While Gemini 1.5 Pro is the backend for NotebookLM, no hallucinations were detected in NotebookLM (the benefit of a source-grounded closed system).

NotebookLM

NotebookLM works very well for suggesting a relevant CWE for a given CVE Description (or reviewing an assigned CWE)

  • It suggests related CVEs to support the CWE it suggests (sometimes prompting is required). These CVEs are part of the "Observed Examples" CVEs that are listed under a CWE in the CWE standard.
  • The numbered grey circles in the diagram below are links to references from the CWE standard.

CVE-2024-35059

CVE-2023-49224

Note

The NotebookLM prompts above are deliberately not applying prompt engineering principles to show that NotebookLM still provides a useful response.

Refinements

Note: Some refinements are possible, but were not implemented in this first pass to minimize Time-To-Value

  1. The full CWE standard was used here for illustration purposes (and to take on the harder problem of a large specification)
    1. A subset of CWEs could be used if that is desired.
    2. In practice, several hundred CWEs are assigned to CVEs.
    3. Remove the 25 "DEPRECATED:" entries
  2. The text from the references in the CVE "References to Advisories, Solutions, and Tools" was not retrieved and fed to the LLM as part of the CVE Description for CWE review or assignment.
    1. These references were reviewed manually (for the consensus of incorrect CWE assignments)
    2. In some cases, this has additional text available that can inform the CWE assignment beyond the CVE Description alone
    3. It is relatively easy to retrieve this content automatically but this content varies significantly by type (text, image, pdf), quality, structure.
    4. Separately, it is common that these links break because the original website or post is removed, or it's not in the latest version in Github,... - so it would be useful to have the extracted text at the time of CWE assignment.
  3. Additional known good CVE descriptions and CWE assignments could be incorporated into the corpus, to augment the limited CVE observed examples that are part of the CWE standard.
  4. Reducing the set of CWEs to the desired population, or providing guidance in the prompt on what CWEs to use (e.g. "don't use CWE's marked as Discouraged")
  5. As I was interested in comparing LLM responses, I did not optimize the LLM usage (all LLMs were fed all CVE-CWEs)
    1. This can be done in several ways e.g.
      1. Ask each LLM in turn to review the previous assessments by LLMs
      2. Sampling

Takeaways

Takeaways

  1. The value of CVE data depends on its quality.
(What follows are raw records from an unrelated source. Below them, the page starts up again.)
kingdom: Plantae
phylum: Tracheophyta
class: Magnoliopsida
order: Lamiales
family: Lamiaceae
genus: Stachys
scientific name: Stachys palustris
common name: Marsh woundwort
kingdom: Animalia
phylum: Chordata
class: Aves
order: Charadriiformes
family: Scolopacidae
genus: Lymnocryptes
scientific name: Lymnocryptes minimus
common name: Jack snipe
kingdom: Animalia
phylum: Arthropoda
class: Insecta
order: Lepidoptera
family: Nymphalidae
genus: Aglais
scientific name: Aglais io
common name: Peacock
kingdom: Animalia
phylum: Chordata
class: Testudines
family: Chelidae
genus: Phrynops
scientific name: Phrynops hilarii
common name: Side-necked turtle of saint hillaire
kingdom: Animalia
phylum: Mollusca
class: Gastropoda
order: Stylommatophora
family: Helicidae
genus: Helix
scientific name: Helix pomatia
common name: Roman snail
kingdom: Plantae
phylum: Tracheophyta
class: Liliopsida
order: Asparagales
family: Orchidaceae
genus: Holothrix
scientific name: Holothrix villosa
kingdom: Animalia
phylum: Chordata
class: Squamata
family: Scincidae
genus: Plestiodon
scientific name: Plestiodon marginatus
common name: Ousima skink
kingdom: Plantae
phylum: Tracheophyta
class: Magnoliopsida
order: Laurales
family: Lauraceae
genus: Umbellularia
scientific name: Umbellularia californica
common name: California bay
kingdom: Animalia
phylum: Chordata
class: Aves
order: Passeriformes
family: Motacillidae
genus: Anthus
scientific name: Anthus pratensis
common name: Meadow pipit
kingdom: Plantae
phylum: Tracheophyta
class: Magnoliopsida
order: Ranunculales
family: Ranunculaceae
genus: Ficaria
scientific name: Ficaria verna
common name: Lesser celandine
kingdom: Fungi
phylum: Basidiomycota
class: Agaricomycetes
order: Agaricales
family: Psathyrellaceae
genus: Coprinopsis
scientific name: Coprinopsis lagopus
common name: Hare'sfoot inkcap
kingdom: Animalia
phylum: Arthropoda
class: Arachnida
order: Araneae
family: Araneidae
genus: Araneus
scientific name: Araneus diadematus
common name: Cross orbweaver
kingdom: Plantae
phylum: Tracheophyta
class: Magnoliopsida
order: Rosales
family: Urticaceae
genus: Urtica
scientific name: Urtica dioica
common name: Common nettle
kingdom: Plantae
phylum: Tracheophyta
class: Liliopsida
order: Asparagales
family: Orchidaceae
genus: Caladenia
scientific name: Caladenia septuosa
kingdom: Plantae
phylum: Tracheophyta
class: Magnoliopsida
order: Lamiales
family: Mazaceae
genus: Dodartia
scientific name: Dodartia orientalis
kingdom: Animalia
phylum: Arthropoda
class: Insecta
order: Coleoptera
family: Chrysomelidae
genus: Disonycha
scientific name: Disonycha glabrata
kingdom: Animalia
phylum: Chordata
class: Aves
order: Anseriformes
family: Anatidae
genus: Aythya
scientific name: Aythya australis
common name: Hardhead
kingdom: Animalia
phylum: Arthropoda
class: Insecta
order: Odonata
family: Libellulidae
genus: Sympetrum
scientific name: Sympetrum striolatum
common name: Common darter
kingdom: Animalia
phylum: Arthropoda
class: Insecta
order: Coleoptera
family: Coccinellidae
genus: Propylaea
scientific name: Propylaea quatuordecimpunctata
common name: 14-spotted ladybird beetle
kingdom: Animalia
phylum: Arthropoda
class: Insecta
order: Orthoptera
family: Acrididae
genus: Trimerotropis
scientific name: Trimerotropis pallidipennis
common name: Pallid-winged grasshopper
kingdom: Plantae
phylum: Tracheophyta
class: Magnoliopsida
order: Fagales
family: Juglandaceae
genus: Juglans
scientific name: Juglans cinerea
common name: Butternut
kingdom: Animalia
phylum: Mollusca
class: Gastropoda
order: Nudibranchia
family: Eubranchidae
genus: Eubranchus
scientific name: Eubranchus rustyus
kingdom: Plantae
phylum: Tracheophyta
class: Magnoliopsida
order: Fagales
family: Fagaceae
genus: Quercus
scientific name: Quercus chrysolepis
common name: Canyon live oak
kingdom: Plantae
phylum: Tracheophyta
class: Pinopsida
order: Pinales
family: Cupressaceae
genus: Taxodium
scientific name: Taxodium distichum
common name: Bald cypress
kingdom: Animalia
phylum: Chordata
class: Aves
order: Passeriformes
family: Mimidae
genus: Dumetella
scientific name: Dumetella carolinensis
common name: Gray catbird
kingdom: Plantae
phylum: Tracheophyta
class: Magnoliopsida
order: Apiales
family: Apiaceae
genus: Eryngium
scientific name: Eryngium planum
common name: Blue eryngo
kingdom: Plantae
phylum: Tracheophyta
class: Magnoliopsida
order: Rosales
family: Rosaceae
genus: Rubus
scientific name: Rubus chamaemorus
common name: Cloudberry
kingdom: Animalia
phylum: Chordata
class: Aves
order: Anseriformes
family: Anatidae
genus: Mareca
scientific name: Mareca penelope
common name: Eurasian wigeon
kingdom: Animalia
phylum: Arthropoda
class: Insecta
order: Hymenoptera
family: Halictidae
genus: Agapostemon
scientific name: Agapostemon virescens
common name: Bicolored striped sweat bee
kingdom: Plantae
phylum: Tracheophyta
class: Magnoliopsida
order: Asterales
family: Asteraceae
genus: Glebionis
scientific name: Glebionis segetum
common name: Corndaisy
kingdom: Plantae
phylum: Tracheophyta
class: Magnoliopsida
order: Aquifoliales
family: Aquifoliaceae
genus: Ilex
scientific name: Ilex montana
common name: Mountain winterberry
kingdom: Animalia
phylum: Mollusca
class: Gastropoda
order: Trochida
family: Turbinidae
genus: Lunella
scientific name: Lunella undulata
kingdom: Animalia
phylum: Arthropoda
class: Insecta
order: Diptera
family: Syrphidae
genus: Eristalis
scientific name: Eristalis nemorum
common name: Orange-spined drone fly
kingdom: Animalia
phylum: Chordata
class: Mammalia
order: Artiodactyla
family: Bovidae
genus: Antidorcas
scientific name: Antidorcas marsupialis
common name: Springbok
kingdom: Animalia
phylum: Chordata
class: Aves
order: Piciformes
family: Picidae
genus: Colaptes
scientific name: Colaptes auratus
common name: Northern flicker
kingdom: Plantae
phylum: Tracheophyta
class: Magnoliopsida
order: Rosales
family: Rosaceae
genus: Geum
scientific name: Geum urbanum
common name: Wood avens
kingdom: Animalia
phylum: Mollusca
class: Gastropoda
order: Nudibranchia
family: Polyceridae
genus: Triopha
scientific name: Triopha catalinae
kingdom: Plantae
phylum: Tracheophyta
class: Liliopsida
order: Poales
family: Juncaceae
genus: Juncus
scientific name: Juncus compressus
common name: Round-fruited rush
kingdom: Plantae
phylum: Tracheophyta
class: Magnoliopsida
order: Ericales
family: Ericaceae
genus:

    1. For all published CVEs to date, the quality of CWEs assigned is questionable.
    2. A large part of that is that humans can't grok ~~1000 CWEs. LLMs can.

  2. Using LLMs to suggest or validate CWEs can reduce the manual effort and error in CWE assignment.

  3. LLMs can validate CWEs at scale e.g. using Batch mode, or multiple CVEs per prompt, or both.
  4. LLMs perform well at this task and, given they can be automated, can augment the human manual effort, and improve the quality of assigned CWEs.
  5. Langchain makes it easier to have generic code that works across multiple LLMs.
  6. LLM JSON Mode should be used where possible to reduce bad JSON output and subsequent cleanup.
  7. Based on a manual review of the subset where all 3 LLMs disagreed with the CWE assignment, > 75% of these CWEs were incorrect (and a report with these was submitted to CISA Vulnrichment)
    1. I did not dig into the subset where 2 of 3 LLMs disagreed.
  8. Using LLMs to suggest or validate CWEs can reduce the manual effort and error in CWE assignment.
  9. A closed-system that is grounded on the CWE standard only e.g. NotebookLM, performs very well for assigning CWEs, or reviewing assigned CWEs (though it does not have an API so can't do this at scale), and no hallucinations were observed.